There’s also the larger question of what the corrections do to Moore’s overall point in the op-ed. As Silverman noted, the paragraph ‘arguably contains the most important statistics in the piece,’ and ‘the Florida/NY comparison now refutes his claim… the whole thing reads very messy for anyone trying to decide whether his is a convincing argument.’ It would be good, he said, for the papers to get some comment from Moore ‘about whether his errors undercut his argument.’
The Star did, eventually, get such a response... an email from Moore... ‘I do regret the mistakes in my piece,’ but added, ‘My point is that they don’t change the conclusion that the no income tax states have substantially outperformed the high income tax states over every period since about 1970...’ It’s not an especially full-throated reckoning, but Pepper says it’s more than Moore offered at the time of the original correction. As she tells it, the statement came only at the end of a ‘snippy’ email exchange in which Moore complained about a July 25 Abouhalkah column further highlighting his errors....

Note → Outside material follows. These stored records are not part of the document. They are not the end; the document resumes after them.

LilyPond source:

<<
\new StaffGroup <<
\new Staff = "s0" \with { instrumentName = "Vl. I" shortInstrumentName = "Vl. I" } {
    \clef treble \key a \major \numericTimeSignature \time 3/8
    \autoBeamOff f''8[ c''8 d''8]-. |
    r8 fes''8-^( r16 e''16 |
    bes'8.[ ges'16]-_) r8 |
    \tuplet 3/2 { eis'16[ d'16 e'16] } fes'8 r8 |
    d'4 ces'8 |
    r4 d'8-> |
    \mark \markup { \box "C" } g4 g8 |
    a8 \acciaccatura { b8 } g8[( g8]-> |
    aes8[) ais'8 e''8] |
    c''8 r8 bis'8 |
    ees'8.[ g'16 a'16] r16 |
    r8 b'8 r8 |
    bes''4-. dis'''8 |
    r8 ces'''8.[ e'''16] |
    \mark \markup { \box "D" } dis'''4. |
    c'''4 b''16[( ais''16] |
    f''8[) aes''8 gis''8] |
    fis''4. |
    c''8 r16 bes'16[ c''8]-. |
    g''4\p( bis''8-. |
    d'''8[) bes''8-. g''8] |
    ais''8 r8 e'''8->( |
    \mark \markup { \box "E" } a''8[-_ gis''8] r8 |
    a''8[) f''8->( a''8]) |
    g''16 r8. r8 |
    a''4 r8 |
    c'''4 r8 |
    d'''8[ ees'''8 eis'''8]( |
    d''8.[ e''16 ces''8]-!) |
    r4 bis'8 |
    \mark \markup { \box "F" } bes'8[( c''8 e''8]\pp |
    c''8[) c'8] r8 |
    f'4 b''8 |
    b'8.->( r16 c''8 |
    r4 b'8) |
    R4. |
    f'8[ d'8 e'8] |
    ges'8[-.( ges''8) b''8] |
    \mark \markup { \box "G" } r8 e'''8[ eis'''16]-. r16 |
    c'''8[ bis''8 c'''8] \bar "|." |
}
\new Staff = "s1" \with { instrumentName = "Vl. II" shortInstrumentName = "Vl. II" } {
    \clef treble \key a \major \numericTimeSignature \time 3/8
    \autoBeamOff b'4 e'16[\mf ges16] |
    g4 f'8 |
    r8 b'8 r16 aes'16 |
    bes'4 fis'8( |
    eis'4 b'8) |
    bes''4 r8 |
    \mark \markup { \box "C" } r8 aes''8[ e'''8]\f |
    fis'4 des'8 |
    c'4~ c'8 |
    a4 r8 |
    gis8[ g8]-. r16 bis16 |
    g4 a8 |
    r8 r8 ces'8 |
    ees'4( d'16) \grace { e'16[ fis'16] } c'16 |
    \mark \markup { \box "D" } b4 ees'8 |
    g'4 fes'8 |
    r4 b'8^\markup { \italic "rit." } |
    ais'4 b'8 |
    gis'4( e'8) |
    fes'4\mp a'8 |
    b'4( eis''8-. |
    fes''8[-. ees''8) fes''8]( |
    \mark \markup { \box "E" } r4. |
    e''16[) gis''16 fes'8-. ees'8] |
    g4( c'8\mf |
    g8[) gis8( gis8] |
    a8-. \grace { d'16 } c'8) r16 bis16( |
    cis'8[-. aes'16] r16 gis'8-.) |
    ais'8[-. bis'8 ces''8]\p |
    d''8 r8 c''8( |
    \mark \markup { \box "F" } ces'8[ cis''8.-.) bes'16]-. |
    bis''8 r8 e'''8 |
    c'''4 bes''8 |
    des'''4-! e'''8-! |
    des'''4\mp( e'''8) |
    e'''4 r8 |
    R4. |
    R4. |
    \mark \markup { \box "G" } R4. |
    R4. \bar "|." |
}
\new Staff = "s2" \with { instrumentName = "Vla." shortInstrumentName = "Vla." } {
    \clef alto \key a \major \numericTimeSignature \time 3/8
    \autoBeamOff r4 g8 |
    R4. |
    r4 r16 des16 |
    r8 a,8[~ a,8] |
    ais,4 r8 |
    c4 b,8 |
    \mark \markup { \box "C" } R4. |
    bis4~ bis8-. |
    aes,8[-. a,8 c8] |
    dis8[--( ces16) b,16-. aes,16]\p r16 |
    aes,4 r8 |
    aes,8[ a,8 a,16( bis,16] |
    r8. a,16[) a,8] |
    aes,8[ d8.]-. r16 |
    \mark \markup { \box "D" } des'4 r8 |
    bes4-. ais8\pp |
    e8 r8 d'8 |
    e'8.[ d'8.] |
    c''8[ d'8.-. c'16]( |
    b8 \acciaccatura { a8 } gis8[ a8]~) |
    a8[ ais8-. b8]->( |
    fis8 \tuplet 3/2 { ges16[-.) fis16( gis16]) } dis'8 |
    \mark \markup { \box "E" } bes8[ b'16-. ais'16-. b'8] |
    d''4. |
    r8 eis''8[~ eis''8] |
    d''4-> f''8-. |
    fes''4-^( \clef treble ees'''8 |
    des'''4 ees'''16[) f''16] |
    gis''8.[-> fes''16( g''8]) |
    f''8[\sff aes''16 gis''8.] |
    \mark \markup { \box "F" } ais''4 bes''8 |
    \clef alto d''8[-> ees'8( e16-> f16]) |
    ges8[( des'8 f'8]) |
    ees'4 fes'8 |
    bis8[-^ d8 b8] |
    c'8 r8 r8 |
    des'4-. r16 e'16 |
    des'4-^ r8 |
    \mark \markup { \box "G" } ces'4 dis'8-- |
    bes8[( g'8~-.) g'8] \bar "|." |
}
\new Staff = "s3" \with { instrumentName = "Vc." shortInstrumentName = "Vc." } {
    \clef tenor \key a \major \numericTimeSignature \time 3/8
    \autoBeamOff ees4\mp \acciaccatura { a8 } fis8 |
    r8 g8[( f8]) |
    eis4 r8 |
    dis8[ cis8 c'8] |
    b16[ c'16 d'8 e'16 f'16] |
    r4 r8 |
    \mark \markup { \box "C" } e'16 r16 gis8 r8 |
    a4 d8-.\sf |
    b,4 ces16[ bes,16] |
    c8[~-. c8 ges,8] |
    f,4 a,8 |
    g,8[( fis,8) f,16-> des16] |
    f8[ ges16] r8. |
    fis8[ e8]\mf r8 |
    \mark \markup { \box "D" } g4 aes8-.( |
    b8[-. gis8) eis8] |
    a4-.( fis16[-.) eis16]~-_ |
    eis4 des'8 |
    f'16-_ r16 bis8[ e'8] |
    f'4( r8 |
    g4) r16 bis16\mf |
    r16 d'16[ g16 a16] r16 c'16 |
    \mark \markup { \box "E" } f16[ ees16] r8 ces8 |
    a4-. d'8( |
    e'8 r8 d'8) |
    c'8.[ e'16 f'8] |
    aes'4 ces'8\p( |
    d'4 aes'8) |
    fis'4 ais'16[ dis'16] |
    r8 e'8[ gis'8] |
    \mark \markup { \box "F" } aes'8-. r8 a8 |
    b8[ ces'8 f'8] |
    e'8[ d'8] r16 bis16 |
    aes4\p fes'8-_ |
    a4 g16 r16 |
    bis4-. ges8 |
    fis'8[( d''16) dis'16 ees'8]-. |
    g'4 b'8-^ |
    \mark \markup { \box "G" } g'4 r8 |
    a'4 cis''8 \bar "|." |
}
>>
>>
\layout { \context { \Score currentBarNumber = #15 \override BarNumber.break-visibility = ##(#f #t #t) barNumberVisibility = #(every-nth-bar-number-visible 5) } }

Both Pepper and Brownlee were republishing a piece that had appeared elsewhere first—it was in IBD before the Star—and therefore should have been factchecked already. ‘You assume Heritage has edited these pieces too,’ Pepper says. ‘But, lesson learned. There will be no future Heritage pieces published that don’t get thorough factchecking.’

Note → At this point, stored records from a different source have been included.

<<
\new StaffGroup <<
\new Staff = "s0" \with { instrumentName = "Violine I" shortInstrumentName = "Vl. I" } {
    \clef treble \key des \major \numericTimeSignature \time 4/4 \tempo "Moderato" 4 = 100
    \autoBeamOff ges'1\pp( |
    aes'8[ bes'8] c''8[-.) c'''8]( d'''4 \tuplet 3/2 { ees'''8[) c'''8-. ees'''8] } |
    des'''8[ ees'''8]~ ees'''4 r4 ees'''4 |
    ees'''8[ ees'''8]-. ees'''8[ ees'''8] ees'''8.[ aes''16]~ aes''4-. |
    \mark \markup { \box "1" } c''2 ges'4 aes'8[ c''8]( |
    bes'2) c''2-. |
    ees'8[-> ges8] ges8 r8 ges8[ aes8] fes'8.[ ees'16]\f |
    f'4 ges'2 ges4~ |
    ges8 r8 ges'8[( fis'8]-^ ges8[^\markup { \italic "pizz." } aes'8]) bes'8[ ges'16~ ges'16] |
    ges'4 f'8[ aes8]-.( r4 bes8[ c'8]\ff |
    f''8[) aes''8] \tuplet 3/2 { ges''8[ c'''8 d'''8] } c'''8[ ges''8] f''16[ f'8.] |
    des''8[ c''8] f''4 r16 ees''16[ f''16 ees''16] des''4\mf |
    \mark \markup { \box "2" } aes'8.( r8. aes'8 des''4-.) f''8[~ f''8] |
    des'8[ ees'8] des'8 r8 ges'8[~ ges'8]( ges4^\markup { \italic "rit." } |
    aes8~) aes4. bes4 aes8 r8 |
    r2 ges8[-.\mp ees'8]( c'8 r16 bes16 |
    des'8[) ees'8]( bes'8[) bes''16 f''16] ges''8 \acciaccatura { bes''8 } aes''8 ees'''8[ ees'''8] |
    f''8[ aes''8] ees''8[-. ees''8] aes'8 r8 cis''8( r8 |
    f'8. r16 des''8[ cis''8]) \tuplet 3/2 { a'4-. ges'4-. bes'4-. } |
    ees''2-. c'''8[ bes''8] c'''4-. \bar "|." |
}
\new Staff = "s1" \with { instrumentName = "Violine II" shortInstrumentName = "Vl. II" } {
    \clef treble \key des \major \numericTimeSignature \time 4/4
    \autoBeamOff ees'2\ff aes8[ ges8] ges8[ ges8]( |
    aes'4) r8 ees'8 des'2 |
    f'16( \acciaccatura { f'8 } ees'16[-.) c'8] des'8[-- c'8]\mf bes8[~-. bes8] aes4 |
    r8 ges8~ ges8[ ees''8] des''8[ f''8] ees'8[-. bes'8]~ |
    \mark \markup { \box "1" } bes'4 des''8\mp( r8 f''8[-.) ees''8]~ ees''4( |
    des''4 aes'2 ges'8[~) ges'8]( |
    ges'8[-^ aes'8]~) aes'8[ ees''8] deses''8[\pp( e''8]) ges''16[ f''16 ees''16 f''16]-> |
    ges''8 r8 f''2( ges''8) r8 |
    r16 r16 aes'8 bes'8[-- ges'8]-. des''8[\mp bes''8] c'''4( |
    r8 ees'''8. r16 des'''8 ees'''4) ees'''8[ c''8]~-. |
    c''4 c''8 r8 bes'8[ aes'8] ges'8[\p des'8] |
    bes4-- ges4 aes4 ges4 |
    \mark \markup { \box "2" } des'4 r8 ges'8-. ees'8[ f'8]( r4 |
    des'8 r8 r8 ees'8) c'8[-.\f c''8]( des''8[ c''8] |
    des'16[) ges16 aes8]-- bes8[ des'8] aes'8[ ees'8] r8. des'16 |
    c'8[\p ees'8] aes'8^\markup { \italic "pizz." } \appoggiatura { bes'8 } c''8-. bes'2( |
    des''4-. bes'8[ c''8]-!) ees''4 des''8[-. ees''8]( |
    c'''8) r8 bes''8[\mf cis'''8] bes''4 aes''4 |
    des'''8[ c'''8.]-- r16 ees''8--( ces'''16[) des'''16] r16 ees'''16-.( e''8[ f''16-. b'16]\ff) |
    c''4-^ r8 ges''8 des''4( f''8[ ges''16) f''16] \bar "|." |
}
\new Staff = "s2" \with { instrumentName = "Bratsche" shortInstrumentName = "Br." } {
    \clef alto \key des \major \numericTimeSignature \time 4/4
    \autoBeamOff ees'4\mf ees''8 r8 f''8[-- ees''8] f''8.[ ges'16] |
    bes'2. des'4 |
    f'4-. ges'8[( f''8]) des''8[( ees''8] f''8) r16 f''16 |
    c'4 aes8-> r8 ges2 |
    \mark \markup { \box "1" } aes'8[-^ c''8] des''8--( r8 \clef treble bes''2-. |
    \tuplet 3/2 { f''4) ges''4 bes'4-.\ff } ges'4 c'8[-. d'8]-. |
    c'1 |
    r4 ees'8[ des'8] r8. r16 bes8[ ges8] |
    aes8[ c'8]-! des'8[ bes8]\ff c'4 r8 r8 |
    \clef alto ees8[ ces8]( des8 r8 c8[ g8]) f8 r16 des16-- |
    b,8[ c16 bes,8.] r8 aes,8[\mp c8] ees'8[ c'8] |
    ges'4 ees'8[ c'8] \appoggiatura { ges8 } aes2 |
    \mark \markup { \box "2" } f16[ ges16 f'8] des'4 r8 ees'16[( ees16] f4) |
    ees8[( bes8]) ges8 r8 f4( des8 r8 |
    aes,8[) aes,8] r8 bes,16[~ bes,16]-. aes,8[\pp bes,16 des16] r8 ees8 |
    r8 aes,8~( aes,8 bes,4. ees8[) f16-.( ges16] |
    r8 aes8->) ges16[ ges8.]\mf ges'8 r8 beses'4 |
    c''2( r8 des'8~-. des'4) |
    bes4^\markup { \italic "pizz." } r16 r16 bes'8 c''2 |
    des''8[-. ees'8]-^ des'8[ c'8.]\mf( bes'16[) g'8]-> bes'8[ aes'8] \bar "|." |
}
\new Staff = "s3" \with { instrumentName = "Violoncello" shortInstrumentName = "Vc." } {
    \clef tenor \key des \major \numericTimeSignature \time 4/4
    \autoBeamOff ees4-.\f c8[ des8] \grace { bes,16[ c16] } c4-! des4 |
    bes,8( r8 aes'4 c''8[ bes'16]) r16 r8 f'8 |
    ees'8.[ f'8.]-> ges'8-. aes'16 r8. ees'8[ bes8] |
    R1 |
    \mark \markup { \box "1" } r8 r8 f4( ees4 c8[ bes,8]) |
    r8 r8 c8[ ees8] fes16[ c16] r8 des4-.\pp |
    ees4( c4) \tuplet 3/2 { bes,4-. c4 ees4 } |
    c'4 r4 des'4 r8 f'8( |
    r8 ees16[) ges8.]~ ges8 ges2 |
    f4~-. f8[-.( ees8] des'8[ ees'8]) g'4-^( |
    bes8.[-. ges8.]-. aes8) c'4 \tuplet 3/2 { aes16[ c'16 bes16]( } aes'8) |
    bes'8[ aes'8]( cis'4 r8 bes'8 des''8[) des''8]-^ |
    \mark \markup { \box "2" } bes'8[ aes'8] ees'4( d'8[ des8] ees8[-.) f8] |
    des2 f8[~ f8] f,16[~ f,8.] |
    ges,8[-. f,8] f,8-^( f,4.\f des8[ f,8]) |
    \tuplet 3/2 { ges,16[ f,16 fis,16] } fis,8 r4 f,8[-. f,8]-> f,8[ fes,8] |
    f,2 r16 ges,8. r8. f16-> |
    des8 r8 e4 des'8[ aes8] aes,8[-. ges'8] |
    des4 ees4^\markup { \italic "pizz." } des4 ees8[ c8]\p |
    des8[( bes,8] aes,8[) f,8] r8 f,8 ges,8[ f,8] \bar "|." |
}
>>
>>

He lies. There are a lot of them in a small space: By mid-2014, 2007-2012 are not "the last five years". Moore's numbers aren't even the 2007-2012 numbers that he claims they are. Reversing the lies does not leave Moore's argument coherent. That is three, right there.
So, yes, there is a pattern here.
After reading a question from Paul Krugman, I spent an enjoyable part of a week learning more about the 550-330 BC Loyal-Spirit Haxamanishya Great Kings of Persia, chief among them Darayavush the Great:
I am Darayavush, the great king, king of kings, the king of Pârsa, the king of countries, the son of Vishtashpa, the grandson of Arshama, the Haxamanishya.... This is what I have done, by the grace of Ahuramazda have I always acted. Whosoever shall read this inscription hereafter, let that which I have done be believed. You must not hold it to be lies. I call Ahuramazda to witness that is true and not lies...
The Persians, we are told, were taught by their prophet Zarathustra to strive to assist their God Ahuramazda--the Great and Good Mind--by focusing the teaching of their young men on three things:
- To ride horses.
- To shoot arrows.
- To tell no lies.
To me, right now, seems to me to be the result of a kind of anti-Persian education: tell lies--even the most transparent ones--whenever convenient to do so.